The dataset is set to be as diverse as possible, containing images distributed equally across all ethnicities, ages, and genders as well as different skin colors and tones. This very diverse mix of faces should help an AI system to recognize the many differences human faces have between them and thus be able to overcome bias.
A while ago, a study by MIT Media labs scholar Joy Buolamwini showed that facial recognition systems did not perform for her as well as for her more fair-skinned friends. She published the “Gender Shades” paper, where she evaluated gender identifications systems from IBM but also Microsoft and Chinese company Mobvii.
The results showed that all three systems did not perform in favor of people of color and also that they performed even worse for women with darker skin, unable to identify them up to 34% of the time.
The scholar examined two of the most commonly used datasets and found both of them to contain a higher number of lighter skinned subjects, which in turn had led to an imbalance in the AI performance. In response, Bulolamwini decided to make her own dataset and gave access to it to both Microsoft and IBM, in order to improve facial recognition technology, which led us to the improved dataset that will soon be available.
On their blog post, IBM notes:
AI holds significant power to improve the way we live and work, but only if AI systems are developed and trained responsibly, and produce outcomes we trust.

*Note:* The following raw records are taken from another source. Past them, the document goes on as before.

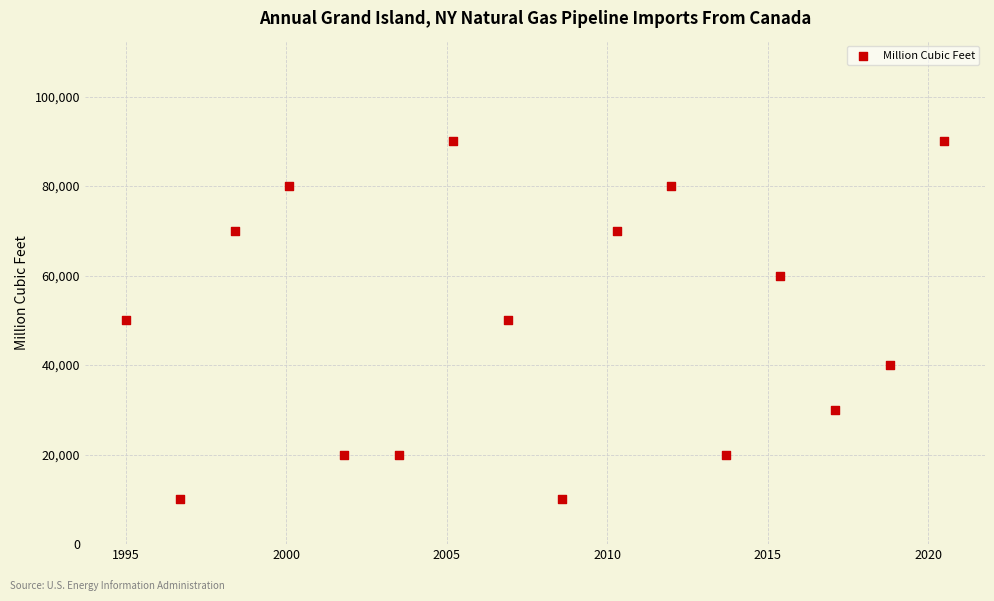

What is the range of Y values (max minus min)?

80000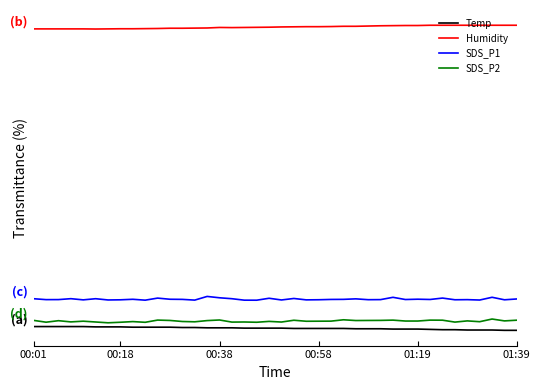

True or false: Humidity and SDS_P2 intersect in this chart.

False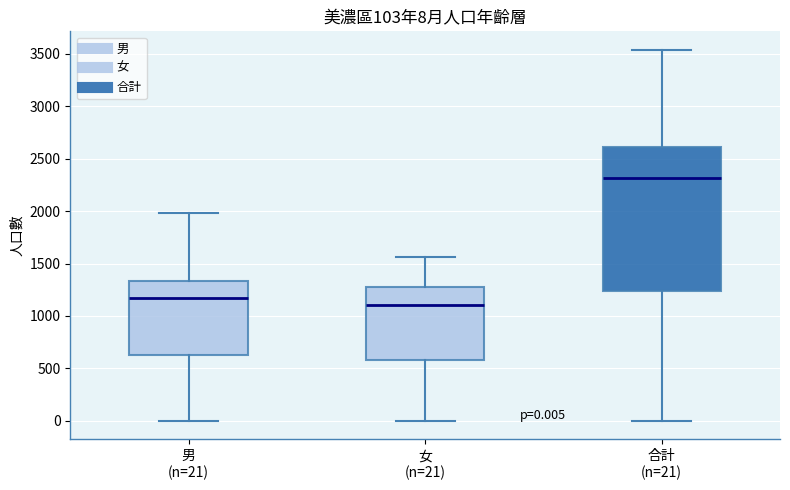

Which box is the tallest, from its lower edge to its upper edge?

合計 (n=21)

Making sure that the system is trained on balanced data, and rid of biases is critical to achieving such trust.
IBM also states that discrimination of any kind goes against their values so with that in mind, hopefully the researchers and engineers working on facial recognition technology will learn to be aware of all their users while also keeping an eye open for biases in the systems they help create which might not seem to be there at first glance.